As GoLocal Reported in January, 2014, "Teespring is going big time. BIG TIME," says Betaspring's Melissa Withers. "It's amazing to have a top tier company in our midst." Betaspring, which has been incubating start-up companies in Rhode Island for a decade now, is not only bullish on its tees, but on its culture.

RI Loss

The move out of Providence has been ongoing since they received the two rounds of Venture funding over the past 18 months. Leadership has been emigrating to San Francisco and a big blow for Providence was in May when Teespring Inc. hired EBay Inc. exec Robert Chatwani as chief revenue and marketing officer.  He is San Francisco based and it was reaffirmation of the bigger play for the company to take their strategy and competency and expand it to other vertical lines and be an  e-commerce service.
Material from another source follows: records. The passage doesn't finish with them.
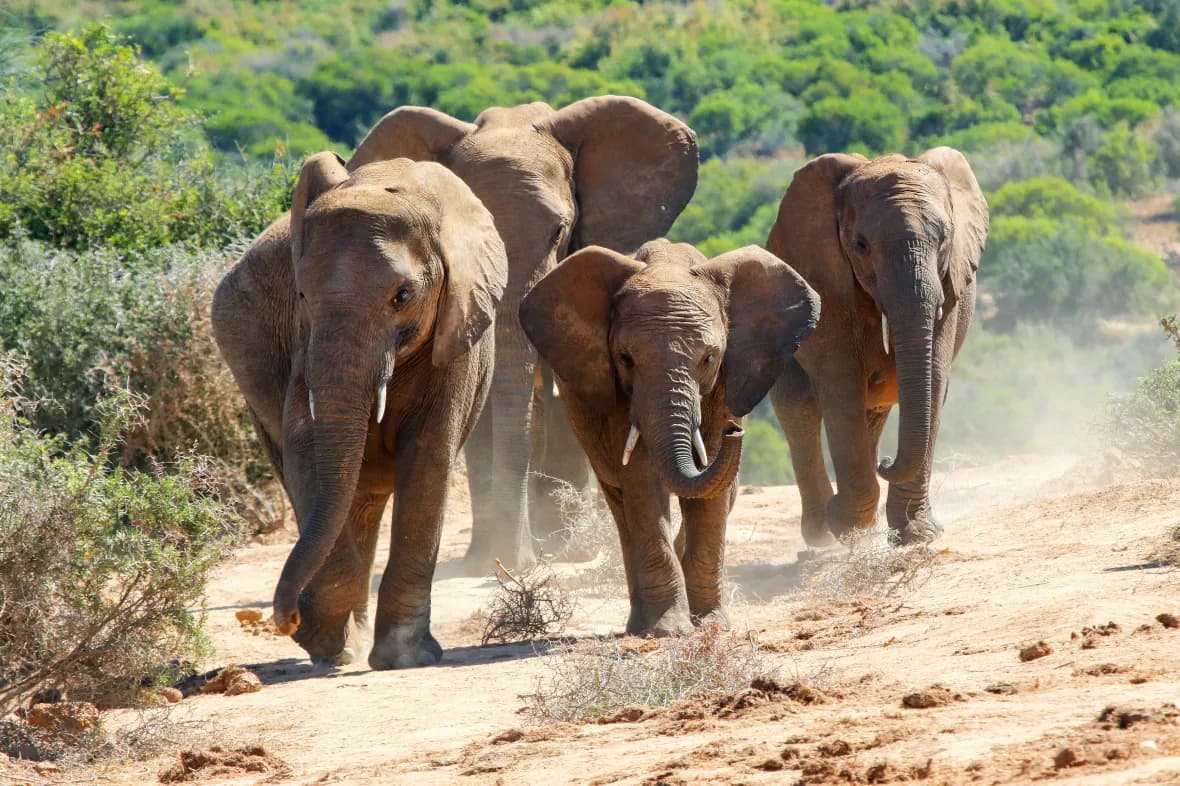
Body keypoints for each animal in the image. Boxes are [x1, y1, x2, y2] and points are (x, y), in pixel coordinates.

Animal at [211, 152, 507, 668]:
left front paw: (406, 658)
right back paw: (342, 643)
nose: (284, 619)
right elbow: (308, 452)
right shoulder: (304, 345)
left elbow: (428, 458)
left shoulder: (457, 333)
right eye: (301, 297)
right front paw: (326, 640)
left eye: (402, 297)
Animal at [520, 240, 819, 635]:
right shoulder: (621, 394)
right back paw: (639, 625)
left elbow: (711, 495)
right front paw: (667, 630)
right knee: (621, 505)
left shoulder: (727, 379)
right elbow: (642, 480)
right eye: (625, 358)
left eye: (709, 358)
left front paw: (710, 624)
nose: (735, 430)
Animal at [766, 147, 988, 546]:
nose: (887, 464)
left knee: (873, 409)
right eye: (861, 245)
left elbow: (934, 379)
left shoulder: (952, 289)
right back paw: (822, 534)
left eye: (944, 240)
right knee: (798, 406)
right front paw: (843, 524)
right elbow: (841, 383)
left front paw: (916, 534)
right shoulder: (826, 281)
“We’d like to express our thanks and appreciation to the talented team members in Rhode Island who helped Teespring get to where it is today. Restructuring our Providence office was a difficult decision. However, we believe that our new team structure – reflecting expansion in our San Francisco and Kentucky locations – enables us to better serve our customers and organize Teespring for our next phase of growth,” a company spokesperson told TechCrunch.

Kentucky Win

On Wednesday, Kentucky officials were celebrating the nearly 300 new jobs that are moving to northern Kentucky. Gov. Steve Beshear announced Teespring's plans to open a new facility in Hebron.

The move to Kentucky includes an investment of nearly $22 million into the project.

“The Commonwealth is excited to welcome Teespring and its plans for nearly 300 new jobs with the location of its production facility in northern Kentucky,” said Beshear. “Kentucky continues to prove it is an ideal location for national companies, and this project is yet another great illustration of our success.”

“Teespring is very excited to launch our first production and fulfillment facility in northern Kentucky,” said Walker Williams, CEO of Teespring. “We believe the talent in this area in the fields of technology, maintenance, production and fulfillment, combined with the cultural alignment of Teespring and the community, lends itself to the perfect opportunity of creating a world-class facility.”